Job item
How many lines in the listing below hold the word "equipped"? Answer with the number only.

Provided records
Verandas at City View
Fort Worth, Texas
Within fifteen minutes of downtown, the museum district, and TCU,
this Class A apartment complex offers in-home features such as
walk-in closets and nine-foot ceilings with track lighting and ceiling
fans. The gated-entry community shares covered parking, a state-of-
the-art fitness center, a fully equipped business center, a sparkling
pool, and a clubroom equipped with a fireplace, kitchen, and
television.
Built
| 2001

Expected answer
2